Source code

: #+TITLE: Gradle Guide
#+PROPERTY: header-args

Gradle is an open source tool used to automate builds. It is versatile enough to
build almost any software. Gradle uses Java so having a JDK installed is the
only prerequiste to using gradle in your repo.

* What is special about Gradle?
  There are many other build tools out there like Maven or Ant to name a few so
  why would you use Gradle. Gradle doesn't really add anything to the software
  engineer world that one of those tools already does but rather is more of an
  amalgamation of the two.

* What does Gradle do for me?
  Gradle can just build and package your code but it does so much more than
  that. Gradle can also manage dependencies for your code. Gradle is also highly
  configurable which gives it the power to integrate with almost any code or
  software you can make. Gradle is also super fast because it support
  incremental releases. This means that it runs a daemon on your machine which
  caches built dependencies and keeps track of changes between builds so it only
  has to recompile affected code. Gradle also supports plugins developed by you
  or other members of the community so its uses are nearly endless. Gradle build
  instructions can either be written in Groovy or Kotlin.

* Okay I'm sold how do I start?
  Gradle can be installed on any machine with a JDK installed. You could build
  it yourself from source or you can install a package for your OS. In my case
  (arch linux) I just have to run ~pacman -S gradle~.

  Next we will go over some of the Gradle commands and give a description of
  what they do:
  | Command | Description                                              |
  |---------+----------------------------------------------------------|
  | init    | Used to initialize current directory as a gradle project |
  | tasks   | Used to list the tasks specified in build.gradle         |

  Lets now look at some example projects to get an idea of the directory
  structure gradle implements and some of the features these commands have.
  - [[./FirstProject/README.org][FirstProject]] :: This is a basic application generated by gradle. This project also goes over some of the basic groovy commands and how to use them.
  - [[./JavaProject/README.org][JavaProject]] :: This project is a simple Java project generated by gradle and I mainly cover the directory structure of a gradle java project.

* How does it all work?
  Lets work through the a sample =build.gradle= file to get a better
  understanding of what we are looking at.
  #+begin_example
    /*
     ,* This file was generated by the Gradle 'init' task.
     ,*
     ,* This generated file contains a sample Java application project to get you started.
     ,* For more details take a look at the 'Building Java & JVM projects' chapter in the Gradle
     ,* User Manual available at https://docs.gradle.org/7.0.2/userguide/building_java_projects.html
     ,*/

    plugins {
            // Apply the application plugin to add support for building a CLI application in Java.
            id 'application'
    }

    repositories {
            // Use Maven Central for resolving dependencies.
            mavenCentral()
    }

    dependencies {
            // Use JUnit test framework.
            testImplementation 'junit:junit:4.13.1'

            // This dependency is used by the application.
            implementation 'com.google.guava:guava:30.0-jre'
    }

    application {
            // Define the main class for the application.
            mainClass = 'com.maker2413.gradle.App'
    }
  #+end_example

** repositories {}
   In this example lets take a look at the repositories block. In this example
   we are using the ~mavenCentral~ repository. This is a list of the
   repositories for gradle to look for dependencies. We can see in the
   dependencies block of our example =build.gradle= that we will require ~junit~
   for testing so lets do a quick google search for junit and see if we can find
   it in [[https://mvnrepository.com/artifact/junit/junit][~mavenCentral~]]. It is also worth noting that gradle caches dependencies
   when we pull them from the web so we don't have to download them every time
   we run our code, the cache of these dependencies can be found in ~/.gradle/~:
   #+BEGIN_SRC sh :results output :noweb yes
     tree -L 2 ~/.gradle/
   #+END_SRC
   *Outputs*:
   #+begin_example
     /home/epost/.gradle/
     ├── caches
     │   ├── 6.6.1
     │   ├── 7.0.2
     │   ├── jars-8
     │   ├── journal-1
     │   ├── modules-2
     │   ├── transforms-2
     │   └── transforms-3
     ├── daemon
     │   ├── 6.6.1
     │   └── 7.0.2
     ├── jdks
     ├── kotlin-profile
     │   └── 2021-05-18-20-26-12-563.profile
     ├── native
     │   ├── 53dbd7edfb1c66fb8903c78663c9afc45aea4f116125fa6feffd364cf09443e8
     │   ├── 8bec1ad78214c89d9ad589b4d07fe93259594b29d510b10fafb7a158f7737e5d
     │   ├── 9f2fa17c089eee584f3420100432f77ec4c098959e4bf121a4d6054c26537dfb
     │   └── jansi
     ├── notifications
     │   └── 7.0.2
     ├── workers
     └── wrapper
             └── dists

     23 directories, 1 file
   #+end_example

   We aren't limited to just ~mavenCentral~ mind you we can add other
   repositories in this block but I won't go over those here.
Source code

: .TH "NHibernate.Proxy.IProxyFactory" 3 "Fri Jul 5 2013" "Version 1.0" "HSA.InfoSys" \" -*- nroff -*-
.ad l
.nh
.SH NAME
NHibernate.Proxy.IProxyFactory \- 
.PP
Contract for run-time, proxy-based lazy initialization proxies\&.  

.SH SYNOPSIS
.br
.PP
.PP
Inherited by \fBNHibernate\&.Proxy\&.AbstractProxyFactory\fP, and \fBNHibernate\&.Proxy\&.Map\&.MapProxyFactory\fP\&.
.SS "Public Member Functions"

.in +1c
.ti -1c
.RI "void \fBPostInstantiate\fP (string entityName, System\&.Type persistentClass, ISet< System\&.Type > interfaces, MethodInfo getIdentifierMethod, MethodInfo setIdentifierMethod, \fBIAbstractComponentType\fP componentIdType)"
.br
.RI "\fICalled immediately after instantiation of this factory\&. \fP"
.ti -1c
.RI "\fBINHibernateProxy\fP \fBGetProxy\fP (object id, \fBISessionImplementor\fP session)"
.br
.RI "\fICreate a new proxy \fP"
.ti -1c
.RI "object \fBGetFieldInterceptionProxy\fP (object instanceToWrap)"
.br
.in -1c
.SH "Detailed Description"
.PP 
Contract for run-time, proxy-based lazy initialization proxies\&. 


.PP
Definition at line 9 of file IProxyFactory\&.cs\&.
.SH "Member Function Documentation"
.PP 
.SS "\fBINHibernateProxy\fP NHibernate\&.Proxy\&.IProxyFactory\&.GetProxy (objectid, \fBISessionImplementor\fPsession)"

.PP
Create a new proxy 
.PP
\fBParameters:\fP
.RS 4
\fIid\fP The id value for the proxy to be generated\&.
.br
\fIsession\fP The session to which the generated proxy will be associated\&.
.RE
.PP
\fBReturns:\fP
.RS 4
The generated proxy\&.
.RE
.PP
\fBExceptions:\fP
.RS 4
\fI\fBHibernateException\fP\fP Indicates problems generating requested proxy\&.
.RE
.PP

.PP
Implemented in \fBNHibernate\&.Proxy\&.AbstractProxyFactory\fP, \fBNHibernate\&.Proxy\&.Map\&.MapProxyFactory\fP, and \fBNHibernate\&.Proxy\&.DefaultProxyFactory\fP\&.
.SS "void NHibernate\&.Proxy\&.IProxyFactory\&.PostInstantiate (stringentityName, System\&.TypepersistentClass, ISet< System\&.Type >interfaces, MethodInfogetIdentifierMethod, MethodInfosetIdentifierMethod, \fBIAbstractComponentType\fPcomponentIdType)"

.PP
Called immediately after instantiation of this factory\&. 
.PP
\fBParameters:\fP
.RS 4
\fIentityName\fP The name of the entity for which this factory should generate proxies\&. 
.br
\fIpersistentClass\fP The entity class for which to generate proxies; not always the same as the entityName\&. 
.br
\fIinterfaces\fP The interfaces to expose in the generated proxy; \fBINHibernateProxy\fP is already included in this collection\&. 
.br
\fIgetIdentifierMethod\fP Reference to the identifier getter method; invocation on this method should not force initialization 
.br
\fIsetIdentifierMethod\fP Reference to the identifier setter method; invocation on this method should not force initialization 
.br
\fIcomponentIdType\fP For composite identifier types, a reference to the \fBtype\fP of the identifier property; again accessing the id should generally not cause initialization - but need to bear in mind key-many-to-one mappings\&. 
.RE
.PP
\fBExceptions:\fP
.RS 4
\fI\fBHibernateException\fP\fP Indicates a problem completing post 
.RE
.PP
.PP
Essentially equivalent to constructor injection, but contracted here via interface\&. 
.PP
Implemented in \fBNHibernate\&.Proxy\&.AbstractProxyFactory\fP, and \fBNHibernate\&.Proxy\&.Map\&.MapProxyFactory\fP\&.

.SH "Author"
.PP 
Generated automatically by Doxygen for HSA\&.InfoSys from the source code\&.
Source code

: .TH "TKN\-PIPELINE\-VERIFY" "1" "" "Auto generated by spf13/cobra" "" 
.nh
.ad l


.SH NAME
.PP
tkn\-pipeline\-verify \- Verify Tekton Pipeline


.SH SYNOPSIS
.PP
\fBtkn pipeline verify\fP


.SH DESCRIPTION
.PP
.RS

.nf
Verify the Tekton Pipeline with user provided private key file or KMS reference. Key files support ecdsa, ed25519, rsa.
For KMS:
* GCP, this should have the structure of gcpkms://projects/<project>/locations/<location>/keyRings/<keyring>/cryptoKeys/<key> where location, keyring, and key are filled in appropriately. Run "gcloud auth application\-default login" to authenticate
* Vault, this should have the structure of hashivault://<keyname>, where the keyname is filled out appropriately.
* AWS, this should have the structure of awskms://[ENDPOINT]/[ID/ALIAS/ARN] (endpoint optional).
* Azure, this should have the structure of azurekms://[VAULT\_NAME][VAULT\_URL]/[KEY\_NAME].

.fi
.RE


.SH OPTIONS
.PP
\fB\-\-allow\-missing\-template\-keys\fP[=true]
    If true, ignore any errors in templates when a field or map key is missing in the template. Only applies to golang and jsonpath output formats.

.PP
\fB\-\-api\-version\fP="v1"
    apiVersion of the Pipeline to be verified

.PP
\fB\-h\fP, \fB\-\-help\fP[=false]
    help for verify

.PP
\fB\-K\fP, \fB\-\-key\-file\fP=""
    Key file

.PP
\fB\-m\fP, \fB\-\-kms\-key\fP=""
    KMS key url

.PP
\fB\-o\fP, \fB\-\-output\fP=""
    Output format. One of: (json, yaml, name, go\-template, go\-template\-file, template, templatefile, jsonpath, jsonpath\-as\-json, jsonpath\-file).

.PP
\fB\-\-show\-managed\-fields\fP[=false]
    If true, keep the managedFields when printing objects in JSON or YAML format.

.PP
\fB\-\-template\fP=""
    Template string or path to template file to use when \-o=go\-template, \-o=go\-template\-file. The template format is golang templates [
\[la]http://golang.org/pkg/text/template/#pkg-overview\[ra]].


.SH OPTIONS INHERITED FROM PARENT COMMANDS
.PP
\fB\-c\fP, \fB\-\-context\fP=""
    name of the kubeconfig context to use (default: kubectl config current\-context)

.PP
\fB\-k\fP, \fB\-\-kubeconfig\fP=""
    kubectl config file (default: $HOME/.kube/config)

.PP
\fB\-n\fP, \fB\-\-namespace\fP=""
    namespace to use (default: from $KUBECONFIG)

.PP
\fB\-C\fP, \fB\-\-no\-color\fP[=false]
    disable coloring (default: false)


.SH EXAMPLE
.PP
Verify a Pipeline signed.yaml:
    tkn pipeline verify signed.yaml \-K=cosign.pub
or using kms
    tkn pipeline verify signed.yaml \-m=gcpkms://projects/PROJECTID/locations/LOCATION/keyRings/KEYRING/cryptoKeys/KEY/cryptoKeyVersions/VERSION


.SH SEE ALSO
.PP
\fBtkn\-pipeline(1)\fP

● **EXERCISE AIM**:
For the string "Indicates", give the number of lines in the records that contain it and nothing besides.

● **PROBLEM SOLUTION**:
2